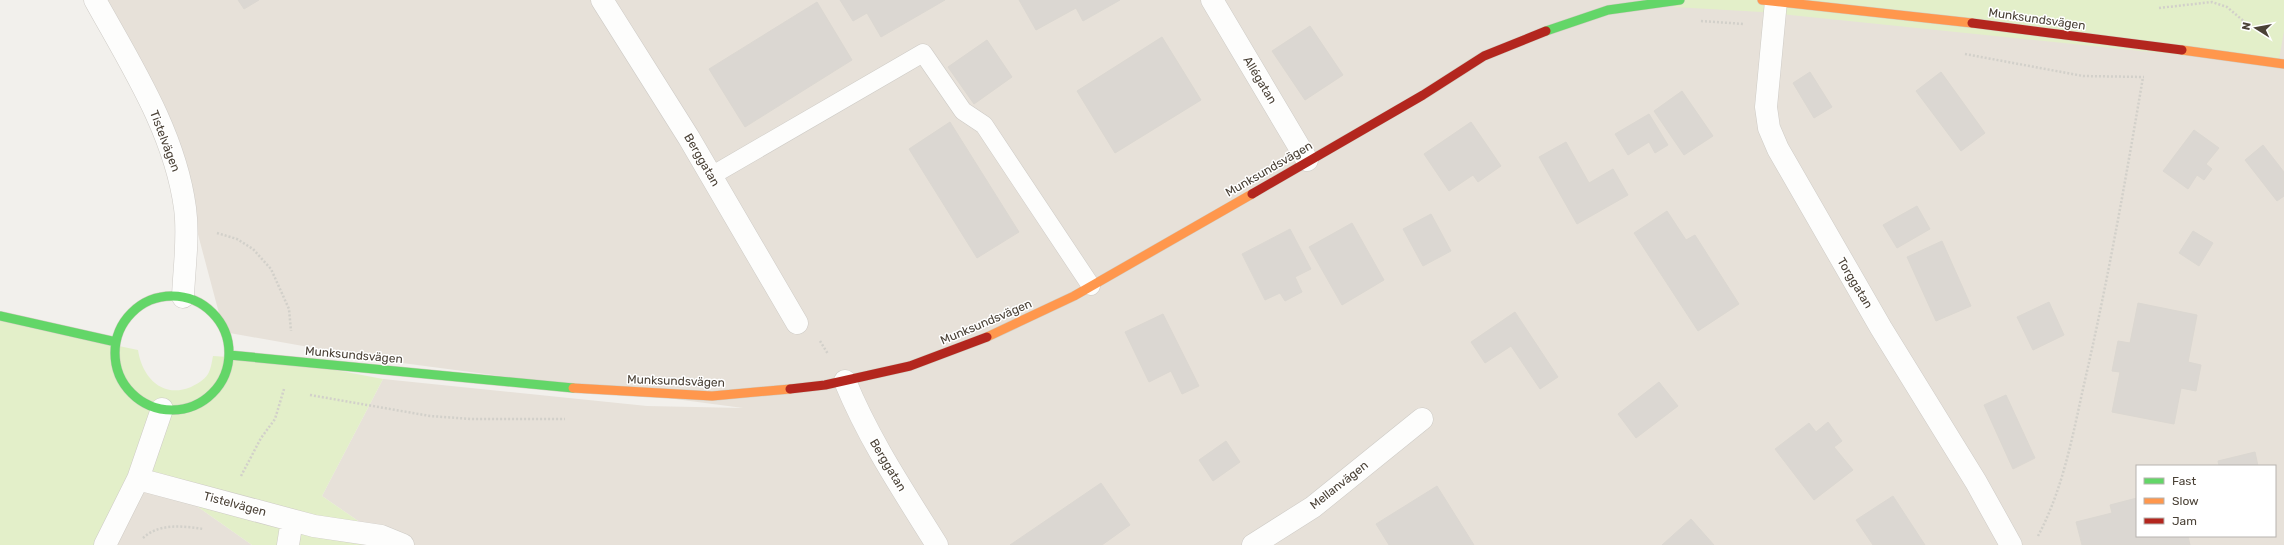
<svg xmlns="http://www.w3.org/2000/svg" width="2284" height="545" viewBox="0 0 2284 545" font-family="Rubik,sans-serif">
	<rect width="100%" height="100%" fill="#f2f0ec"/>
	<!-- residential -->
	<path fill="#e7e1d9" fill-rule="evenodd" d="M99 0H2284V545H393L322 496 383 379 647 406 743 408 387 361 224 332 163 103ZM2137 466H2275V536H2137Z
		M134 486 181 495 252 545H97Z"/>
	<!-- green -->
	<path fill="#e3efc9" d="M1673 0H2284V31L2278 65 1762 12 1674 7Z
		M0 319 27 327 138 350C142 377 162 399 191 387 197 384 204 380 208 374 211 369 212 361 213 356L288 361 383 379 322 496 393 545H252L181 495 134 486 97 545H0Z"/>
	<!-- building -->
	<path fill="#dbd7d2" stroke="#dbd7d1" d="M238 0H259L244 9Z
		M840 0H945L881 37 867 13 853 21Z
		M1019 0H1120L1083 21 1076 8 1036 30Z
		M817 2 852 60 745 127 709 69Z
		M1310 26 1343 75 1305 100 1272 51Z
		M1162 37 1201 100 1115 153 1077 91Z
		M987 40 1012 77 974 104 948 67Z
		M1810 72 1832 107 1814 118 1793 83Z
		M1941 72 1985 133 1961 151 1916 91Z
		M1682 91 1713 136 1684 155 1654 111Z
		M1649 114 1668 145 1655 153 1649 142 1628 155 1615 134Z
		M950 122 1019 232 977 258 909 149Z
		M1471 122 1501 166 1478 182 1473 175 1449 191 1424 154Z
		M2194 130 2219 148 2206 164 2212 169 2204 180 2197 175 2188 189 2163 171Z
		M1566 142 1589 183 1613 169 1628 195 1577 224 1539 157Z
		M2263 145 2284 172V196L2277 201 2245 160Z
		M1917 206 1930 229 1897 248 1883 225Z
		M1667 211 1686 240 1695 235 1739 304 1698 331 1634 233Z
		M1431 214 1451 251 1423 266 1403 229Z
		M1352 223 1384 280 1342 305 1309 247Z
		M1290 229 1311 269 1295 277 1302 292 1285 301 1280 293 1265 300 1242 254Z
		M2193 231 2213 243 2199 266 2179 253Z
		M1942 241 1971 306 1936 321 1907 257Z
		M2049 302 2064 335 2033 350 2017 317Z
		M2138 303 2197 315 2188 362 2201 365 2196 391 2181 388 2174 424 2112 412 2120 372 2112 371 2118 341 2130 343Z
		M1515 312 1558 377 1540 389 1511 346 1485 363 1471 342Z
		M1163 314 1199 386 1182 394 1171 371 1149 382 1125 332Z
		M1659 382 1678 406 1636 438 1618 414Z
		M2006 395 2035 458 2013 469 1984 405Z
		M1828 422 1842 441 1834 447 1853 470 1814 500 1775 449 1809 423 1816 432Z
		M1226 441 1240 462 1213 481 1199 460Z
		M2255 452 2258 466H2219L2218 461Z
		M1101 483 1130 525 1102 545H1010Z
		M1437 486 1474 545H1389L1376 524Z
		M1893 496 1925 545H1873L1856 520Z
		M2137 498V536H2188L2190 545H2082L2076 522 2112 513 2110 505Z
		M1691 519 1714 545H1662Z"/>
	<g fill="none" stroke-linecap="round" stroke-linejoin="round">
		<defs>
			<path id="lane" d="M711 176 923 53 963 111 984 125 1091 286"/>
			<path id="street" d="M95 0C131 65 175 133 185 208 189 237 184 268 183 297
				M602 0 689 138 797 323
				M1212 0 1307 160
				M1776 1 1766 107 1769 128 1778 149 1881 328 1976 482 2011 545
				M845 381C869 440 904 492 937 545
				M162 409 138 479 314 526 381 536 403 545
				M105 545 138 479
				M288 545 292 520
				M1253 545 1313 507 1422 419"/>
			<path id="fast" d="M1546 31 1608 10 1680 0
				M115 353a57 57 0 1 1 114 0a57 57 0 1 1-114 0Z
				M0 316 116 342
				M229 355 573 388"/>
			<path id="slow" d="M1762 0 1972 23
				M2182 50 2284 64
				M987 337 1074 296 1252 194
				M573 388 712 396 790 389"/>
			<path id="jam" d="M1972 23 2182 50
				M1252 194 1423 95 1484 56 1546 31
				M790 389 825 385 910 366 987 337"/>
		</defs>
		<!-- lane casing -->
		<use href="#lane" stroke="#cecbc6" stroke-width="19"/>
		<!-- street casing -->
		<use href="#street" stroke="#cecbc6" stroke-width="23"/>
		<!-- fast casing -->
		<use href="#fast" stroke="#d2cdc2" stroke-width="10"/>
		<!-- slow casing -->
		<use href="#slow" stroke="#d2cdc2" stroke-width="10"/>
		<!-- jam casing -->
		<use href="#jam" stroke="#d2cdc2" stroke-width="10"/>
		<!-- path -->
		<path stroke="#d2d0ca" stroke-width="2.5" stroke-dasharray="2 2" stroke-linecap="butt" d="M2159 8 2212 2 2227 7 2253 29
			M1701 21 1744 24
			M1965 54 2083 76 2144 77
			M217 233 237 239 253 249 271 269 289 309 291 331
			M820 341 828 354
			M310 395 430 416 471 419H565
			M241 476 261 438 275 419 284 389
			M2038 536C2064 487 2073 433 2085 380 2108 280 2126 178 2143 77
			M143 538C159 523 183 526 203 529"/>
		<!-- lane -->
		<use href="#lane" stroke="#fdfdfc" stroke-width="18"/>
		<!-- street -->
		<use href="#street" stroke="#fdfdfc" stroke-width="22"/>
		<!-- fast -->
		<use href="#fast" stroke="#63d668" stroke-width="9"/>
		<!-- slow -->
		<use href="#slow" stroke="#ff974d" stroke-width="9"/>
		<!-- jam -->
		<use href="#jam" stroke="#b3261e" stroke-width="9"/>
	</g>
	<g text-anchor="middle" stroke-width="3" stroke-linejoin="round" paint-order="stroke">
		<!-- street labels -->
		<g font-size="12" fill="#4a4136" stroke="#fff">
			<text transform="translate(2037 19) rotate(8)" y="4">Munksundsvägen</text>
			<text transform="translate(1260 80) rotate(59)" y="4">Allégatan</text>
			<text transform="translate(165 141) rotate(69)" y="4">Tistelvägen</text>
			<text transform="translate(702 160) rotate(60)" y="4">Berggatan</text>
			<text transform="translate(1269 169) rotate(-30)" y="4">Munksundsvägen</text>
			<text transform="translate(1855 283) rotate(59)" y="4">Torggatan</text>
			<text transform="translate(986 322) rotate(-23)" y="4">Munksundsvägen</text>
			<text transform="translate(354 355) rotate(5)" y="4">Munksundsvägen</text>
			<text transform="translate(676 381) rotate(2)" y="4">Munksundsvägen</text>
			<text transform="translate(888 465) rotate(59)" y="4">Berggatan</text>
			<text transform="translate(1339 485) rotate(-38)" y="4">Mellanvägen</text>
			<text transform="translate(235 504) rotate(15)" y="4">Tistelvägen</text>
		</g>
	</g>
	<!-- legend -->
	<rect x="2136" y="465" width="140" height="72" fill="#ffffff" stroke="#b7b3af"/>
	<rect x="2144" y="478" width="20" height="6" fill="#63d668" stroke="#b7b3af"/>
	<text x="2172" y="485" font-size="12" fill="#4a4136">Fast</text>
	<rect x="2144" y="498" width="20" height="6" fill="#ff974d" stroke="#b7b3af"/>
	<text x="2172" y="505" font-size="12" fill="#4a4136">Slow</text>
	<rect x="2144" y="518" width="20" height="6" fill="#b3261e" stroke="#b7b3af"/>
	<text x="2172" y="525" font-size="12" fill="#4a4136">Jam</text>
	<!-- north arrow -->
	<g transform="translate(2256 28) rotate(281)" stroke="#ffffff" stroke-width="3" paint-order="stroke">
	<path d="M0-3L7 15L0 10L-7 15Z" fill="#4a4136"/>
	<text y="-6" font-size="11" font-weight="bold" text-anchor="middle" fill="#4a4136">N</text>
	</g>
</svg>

WORK ORDER: Within the data, how many lines hold "paint"? Respond with only the number.

ANSWER AREA: 2